The National Environment Management Authority (Nema) can hardly keep up with cases of environmental destruction because of the lack of adequate environmental police.
With the recruitment freeze in place, districts are unable to attract and retain required technical staff. Many lack the knowledge and skills needed for effective service delivery.
In 2020, Bududa District was only able to fill the following percentages of positions; Planning zero percent, administration 32 percent, finance 44 percent, statutory bodies zero percent, production 13.5 percent, health department 36 percent and hospital 53 percent among others.
With such understaffing and lack of skills, one would expect local government officials and the rural population to be in close communication with the central government through their Members of Parliament. The forum for such communication would be the outreach activities and public hearings included in Parliament’s budget.

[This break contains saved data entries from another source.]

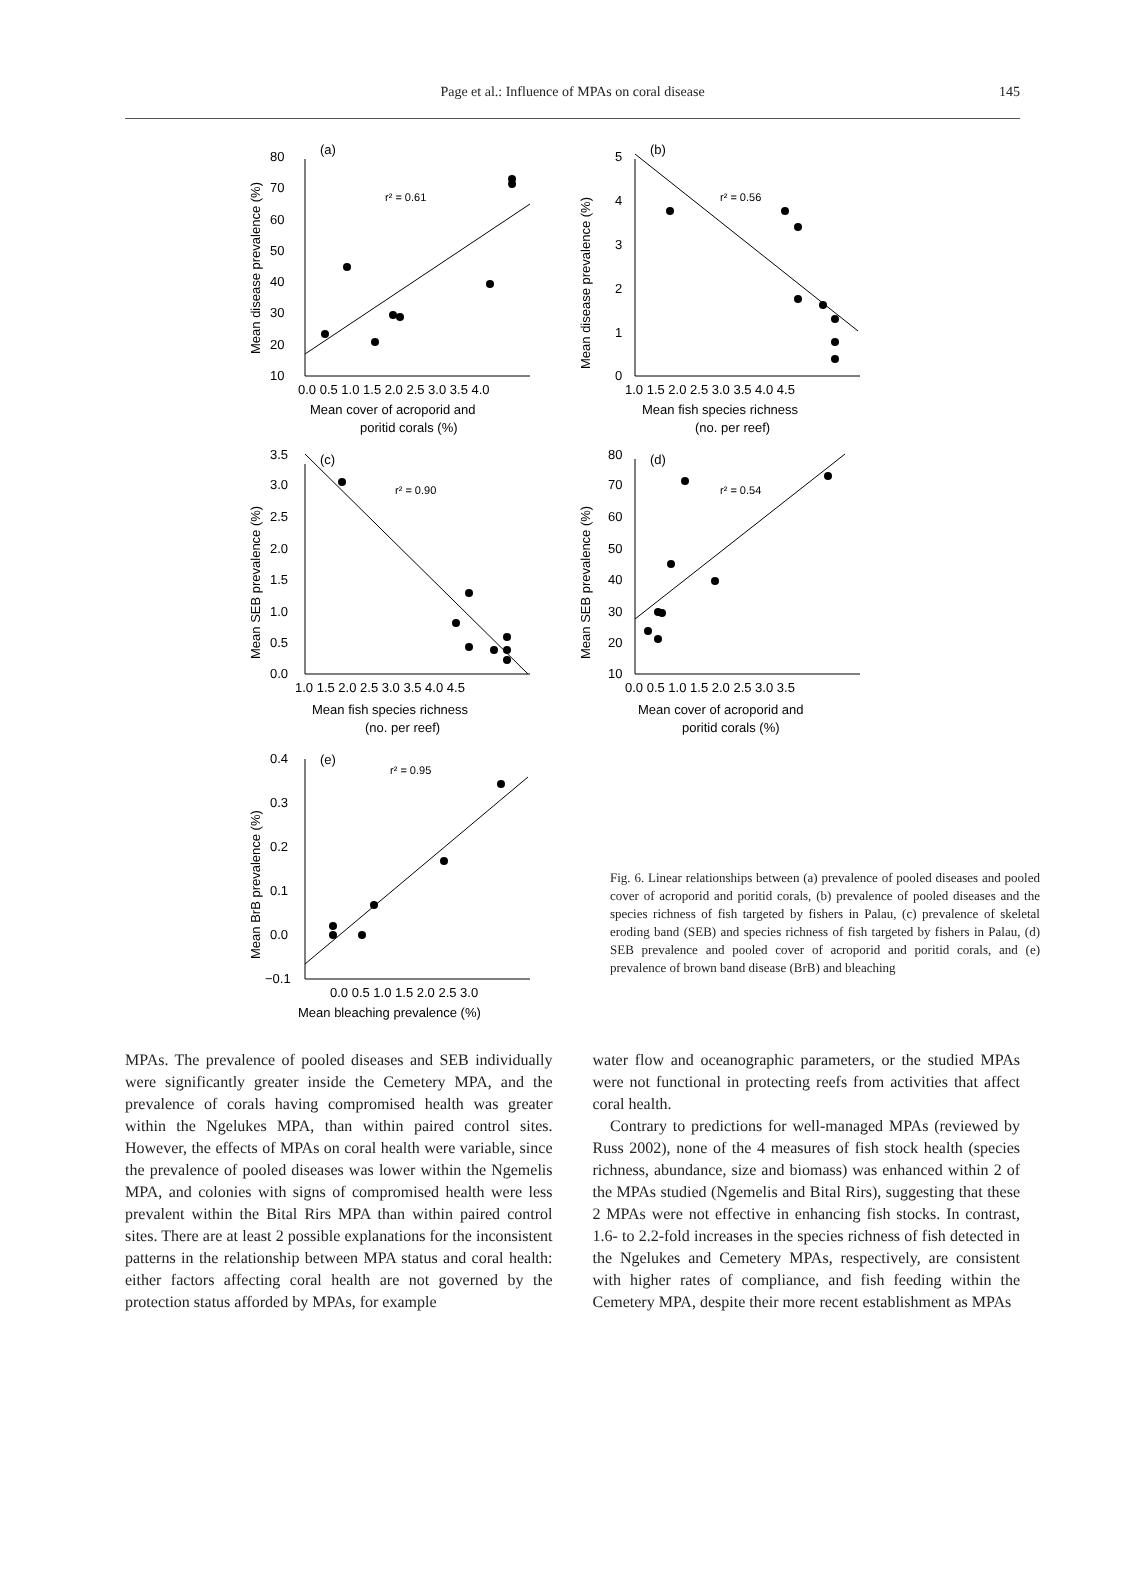Page et al.: Influence of MPAs on coral disease
145
(a)
r² = 0.61
80
70
60
50
40
30
20
10
0.0 0.5 1.0 1.5 2.0 2.5 3.0 3.5 4.0
Mean cover of acroporid and
poritid corals (%)
Mean disease prevalence (%)
(b)
r² = 0.56
5
4
3
2
1
0
1.0 1.5 2.0 2.5 3.0 3.5 4.0 4.5
Mean fish species richness
(no. per reef)
Mean disease prevalence (%)
(c)
r² = 0.90
3.5
3.0
2.5
2.0
1.5
1.0
0.5
0.0
1.0 1.5 2.0 2.5 3.0 3.5 4.0 4.5
Mean fish species richness
(no. per reef)
Mean SEB prevalence (%)
(d)
r² = 0.54
80
70
60
50
40
30
20
10
0.0 0.5 1.0 1.5 2.0 2.5 3.0 3.5
Mean cover of acroporid and
poritid corals (%)
Mean SEB prevalence (%)
(e)
r² = 0.95
0.4
0.3
0.2
0.1
0.0
−0.1
0.0 0.5 1.0 1.5 2.0 2.5 3.0
Mean bleaching prevalence (%)
Mean BrB prevalence (%)
Fig. 6. Linear relationships between (a) prevalence of pooled diseases and pooled cover of acroporid and poritid corals, (b) prevalence of pooled diseases and the species richness of fish targeted by fishers in Palau, (c) prevalence of skeletal eroding band (SEB) and species richness of fish targeted by fishers in Palau, (d) SEB prevalence and pooled cover of acroporid and poritid corals, and (e) prevalence of brown band disease (BrB) and bleaching
MPAs. The prevalence of pooled diseases and SEB individually were significantly greater inside the Cemetery MPA, and the prevalence of corals having compromised health was greater within the Ngelukes MPA, than within paired control sites. However, the effects of MPAs on coral health were variable, since the prevalence of pooled diseases was lower within the Ngemelis MPA, and colonies with signs of compromised health were less prevalent within the Bital Rirs MPA than within paired control sites. There are at least 2 possible explanations for the inconsistent patterns in the relationship between MPA status and coral health: either factors affecting coral health are not governed by the protection status afforded by MPAs, for example
water flow and oceanographic parameters, or the studied MPAs were not functional in protecting reefs from activities that affect coral health.
Contrary to predictions for well-managed MPAs (reviewed by Russ 2002), none of the 4 measures of fish stock health (species richness, abundance, size and biomass) was enhanced within 2 of the MPAs studied (Ngemelis and Bital Rirs), suggesting that these 2 MPAs were not effective in enhancing fish stocks. In contrast, 1.6- to 2.2-fold increases in the species richness of fish detected in the Ngelukes and Cemetery MPAs, respectively, are consistent with higher rates of compliance, and fish feeding within the Cemetery MPA, despite their more recent establishment as MPAs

However, those public-facing items have the poorest outcomes. For example, the offices of the Deputy Speaker, Parliamentary Research Services, Planning and Development Coordination Office, Legal and Legislative Services - all planned for between 20 and 25 outreaches and public hearings in 2020/2021, and all carried out between two and four of each.
The office of the Leader of the Opposition on Parliament (LoP) had planned eight outreach activities but carried out only two. Of the 20 public hearings planned only three were conducted.
In fact, LoP attended more international parliamentary fora gatherings than district outreaches achieved. Granted, LoP made more ministerial statements than were planned, but one wonders at what point the voices of the constituents are heard for onward transmission to Parliament.
The final weakness in the service delivery cycle is the reaction of the public to the output of Parliament. In the past, Ugandans have successfully brought pressure to bear on the Executive, for example when a clique tried to make the Treasury pay for aeroplanes when Uganda Airlines did not in fact belong to the State.
Government was forced to have 100 percent of the shares legally transferred before paying for the aircraft.
This time, whether owing to exhaustion or increased cynicism, the public on social media has been less militant. There is more focus on the Speaker’s physical metamorphosis than on her genetically engineering the Constitution by introducing a Speaker’s veto. There is also a tendency to defend the person of the chairperson of Cosase rather than the position he holds in defence of good governance.